The manager was a friendly fellow who laughed at the end of each sentence. He took a key from a set of hooks and said he would be glad to show me the vacancy. He had skin like a camel and shiny yellow hair greased into a pompadour. He was enveloped in a haze of tobacco smoke and wheezed when he talked.
Hugo’s furniture had evidently been purchased with the goal of having no two pieces in the same style. It was a thoroughly depressing place.
“The guy who had the apartment passed away, so it’s still full of his stuff. Hope you’re not superstitious.” He gave a hearty laugh that led to a coughing spasm. Then he lit another cigarette.
I propped open the front door to get some oxygen. Despite the name of the apartment complex, there was no view of a mesa. I went to the back door and opened it. No mesa from that side either, although I did spend a little more time at that door doing something the manager didn’t notice.
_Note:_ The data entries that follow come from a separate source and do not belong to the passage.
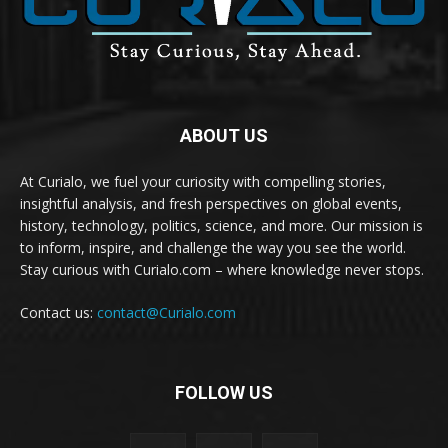
ABOUT US
At Curialo, we fuel your curiosity with compelling stories,
insightful analysis, and fresh perspectives on global events,
history, technology, politics, science, and more. Our mission is
to inform, inspire, and challenge the way you see the world.
Stay curious with Curialo.com – where knowledge never stops.
Contact us:
contact@Curialo.com
FOLLOW US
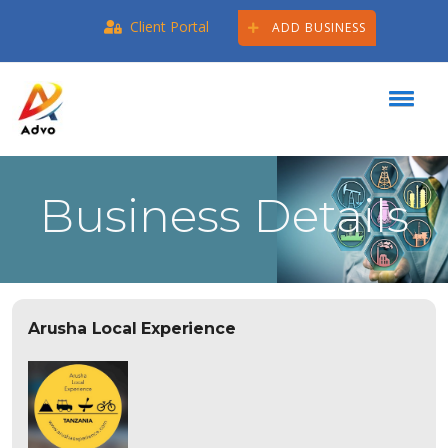
Client Portal
ADD BUSINESS
Business Details
Arusha Local Experience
As a prospective tenant, I figured I had the right to check out the closet space. There were few civilian clothes and only one uniform. Behind clunky brown shoes and worn cowboy boots was a pair of green felt elfin-like slippers. Go figure.
I wanted to look in the chest of drawers, but that seemed a little pushy. On one side of the room a recliner listed slightly to starboard. On the other side was an unmade bed. Next to the bed was a side table with burn marks and a few girlie magazines.